Every line below containing the word "bureau" should be found and copied.
─── Input material
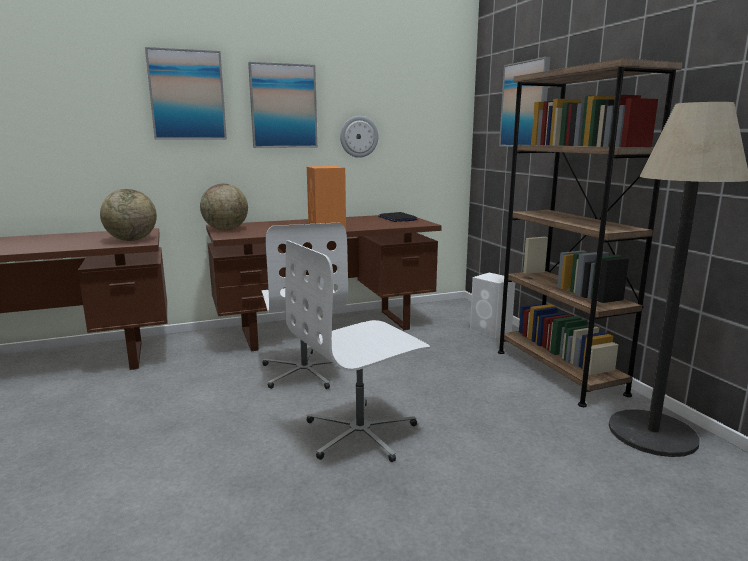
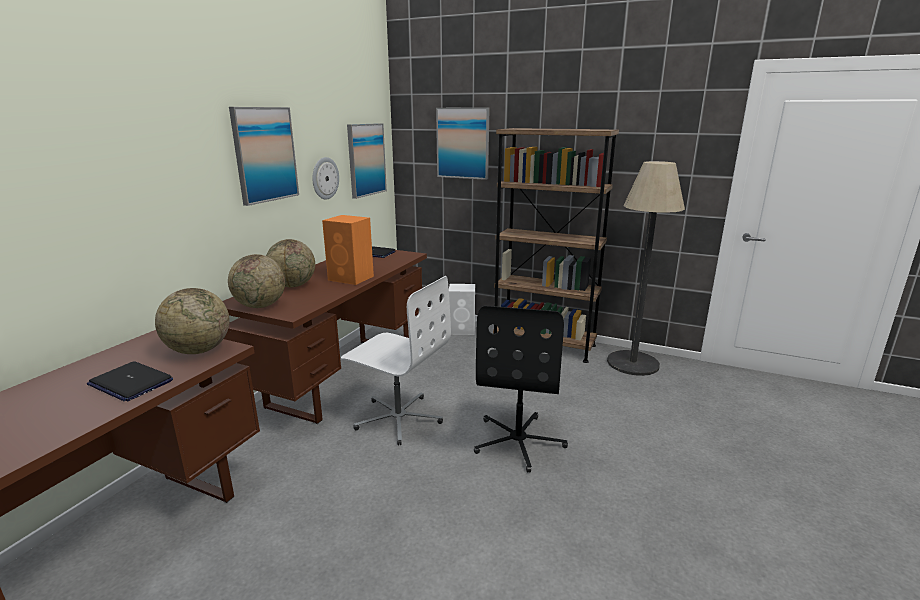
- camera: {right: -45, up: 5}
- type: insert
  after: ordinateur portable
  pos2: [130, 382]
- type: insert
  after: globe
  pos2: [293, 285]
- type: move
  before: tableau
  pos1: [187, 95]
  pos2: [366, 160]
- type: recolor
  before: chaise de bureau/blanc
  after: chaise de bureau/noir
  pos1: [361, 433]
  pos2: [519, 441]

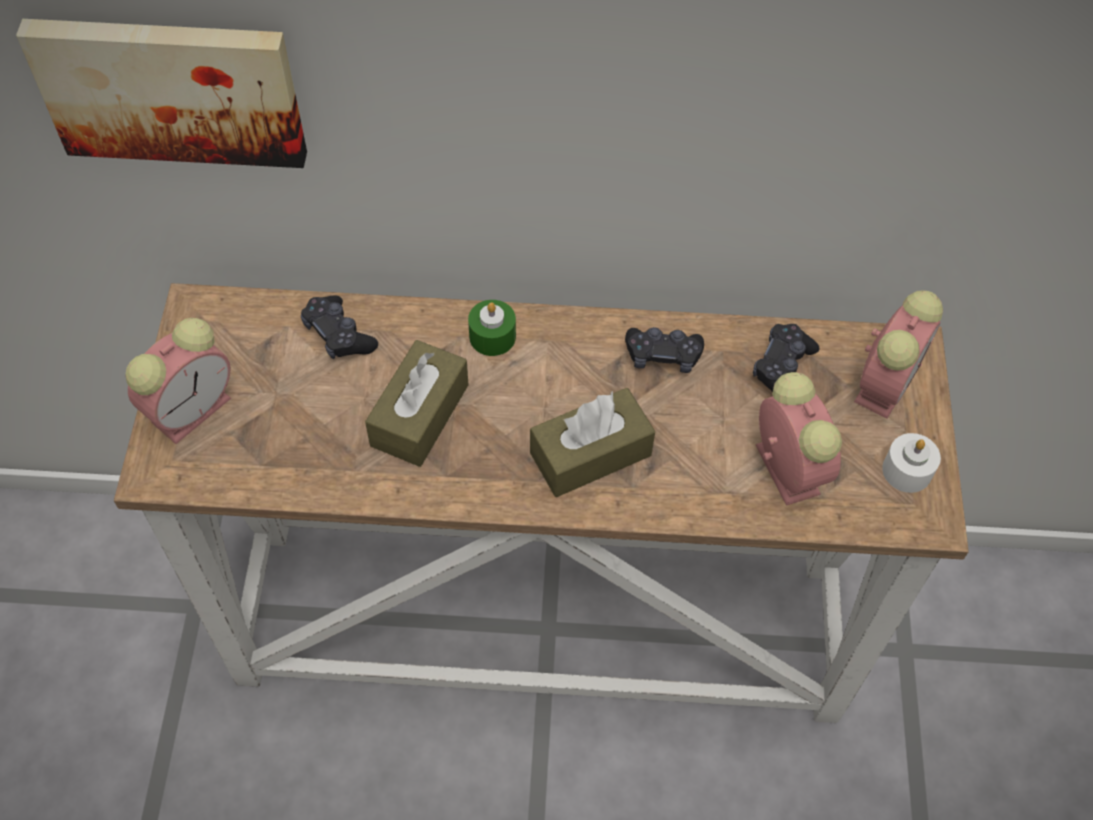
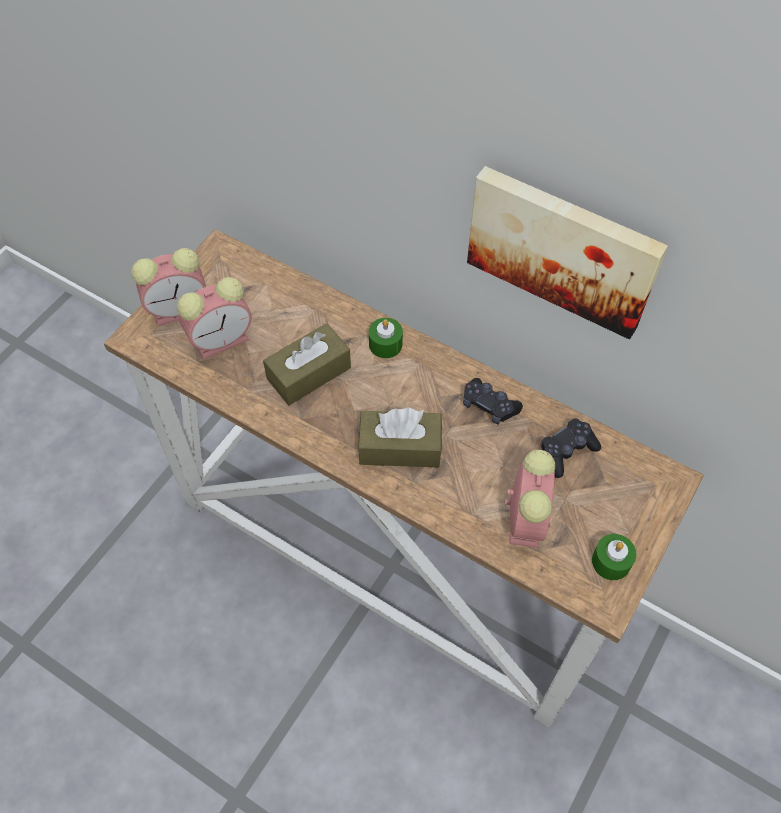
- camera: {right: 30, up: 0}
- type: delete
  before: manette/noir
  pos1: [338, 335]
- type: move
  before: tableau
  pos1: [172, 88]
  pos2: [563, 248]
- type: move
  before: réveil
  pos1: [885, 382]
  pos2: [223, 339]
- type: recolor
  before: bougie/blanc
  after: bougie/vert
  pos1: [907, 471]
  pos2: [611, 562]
──────
─── Input material
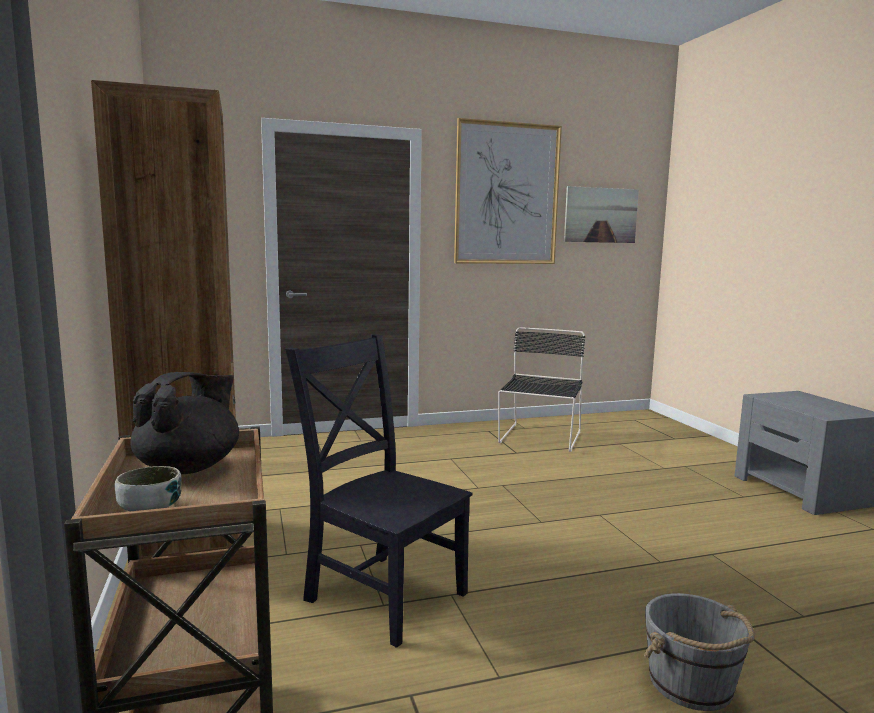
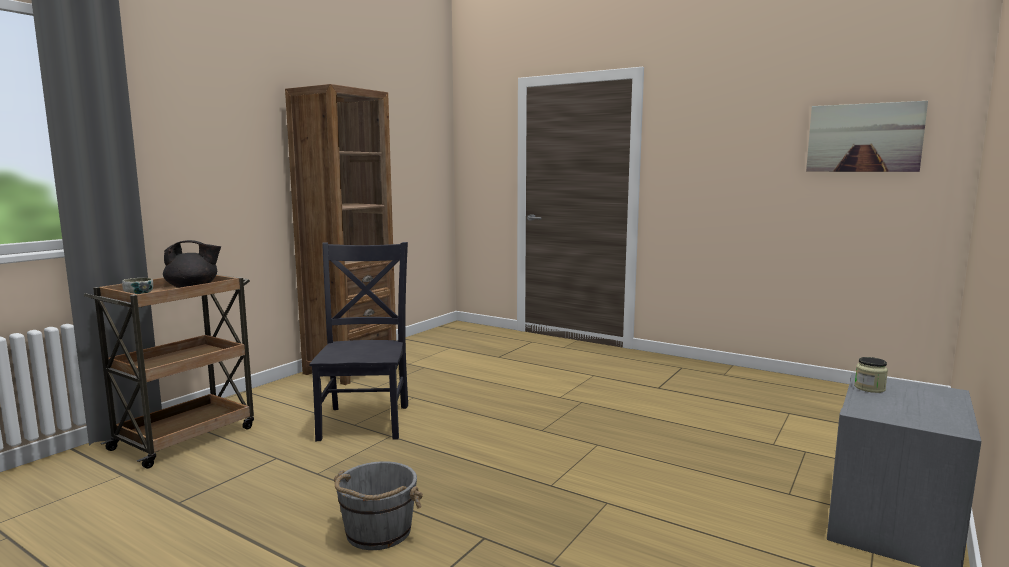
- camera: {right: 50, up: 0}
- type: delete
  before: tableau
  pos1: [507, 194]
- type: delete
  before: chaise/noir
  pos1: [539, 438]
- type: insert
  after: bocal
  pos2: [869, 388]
──────
Response to this task:
  before: chaise de bureau/blanc
  after: chaise de bureau/noir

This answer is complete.